Veronika feels (obviously correctly) that as the spreadsheet becomes huge, we lose an ability to maintain an overview. The detail swamps the representation of the essential.

I am exploring the issue of how well we can have both detail and overview by proper use of subsets. I will report on my experiments at the April meeting, undoubtedly using aromatic metabolism as a setting for exploring the issues.

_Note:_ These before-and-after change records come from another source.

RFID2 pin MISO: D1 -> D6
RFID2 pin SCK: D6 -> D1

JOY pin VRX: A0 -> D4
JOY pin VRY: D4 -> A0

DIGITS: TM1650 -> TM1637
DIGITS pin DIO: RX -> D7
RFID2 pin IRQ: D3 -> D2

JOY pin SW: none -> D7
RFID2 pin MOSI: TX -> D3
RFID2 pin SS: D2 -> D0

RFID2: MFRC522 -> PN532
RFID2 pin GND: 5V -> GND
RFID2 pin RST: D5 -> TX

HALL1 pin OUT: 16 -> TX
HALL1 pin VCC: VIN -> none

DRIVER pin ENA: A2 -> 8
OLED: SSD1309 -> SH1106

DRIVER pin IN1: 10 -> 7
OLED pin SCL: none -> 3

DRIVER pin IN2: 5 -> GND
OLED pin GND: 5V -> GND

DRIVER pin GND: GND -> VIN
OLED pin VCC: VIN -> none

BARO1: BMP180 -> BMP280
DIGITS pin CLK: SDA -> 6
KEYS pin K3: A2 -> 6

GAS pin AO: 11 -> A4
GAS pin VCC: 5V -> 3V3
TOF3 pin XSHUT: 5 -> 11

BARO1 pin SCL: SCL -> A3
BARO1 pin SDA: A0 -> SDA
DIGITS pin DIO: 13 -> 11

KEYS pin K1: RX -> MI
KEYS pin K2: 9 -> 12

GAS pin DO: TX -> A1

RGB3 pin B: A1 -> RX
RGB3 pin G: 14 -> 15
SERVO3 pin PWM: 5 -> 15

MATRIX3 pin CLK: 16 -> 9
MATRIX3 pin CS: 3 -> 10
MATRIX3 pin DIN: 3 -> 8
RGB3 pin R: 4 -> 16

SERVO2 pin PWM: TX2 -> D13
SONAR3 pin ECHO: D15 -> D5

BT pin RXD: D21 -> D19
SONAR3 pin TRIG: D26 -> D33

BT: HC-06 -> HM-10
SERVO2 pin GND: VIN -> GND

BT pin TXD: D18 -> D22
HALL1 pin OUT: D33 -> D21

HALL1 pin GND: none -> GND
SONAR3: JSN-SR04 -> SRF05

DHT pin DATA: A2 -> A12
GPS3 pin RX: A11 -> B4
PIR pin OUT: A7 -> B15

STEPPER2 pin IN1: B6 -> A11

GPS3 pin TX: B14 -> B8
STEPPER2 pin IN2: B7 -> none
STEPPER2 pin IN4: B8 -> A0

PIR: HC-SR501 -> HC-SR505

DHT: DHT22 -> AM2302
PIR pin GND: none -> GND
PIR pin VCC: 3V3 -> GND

Before leaving this topic, let us consider the position that including the cofactors in the functional role obscures the situation rather than clarifying it. We have chosen (in most cases) to leave properties like thermostable out of the functional role. Why include cofactors? Which cofactors are needed is important, but we consciously have chosen not to keep all important aspects of the function within the actual functional role. Might it not be better to save the cofactor elsewhere? I am reluctant to do so, since I would like to capture the actual reactions. On the other hand, we can attach multiple reactions to a single functional role. This view would lead to the following version:


Functional Role
Arogenate dehydrogenase (EC 1.3.1.43)
Prephenate dehydrogenase(EC 1.3.1.13)


Uncertainty or ambiguity would be represented using the ";" and "/" operators. There is a certain appeal to this brevity.

Veronika believes that there should be three functional roles: the two above and Cyclohexadienyl dehydrogenase which would cover both broad specificity or uncertainty.


This is where the discussion stands at the moment. I am actually feeling extremely satisfied that these issues are being cast so vividly in a form we must address.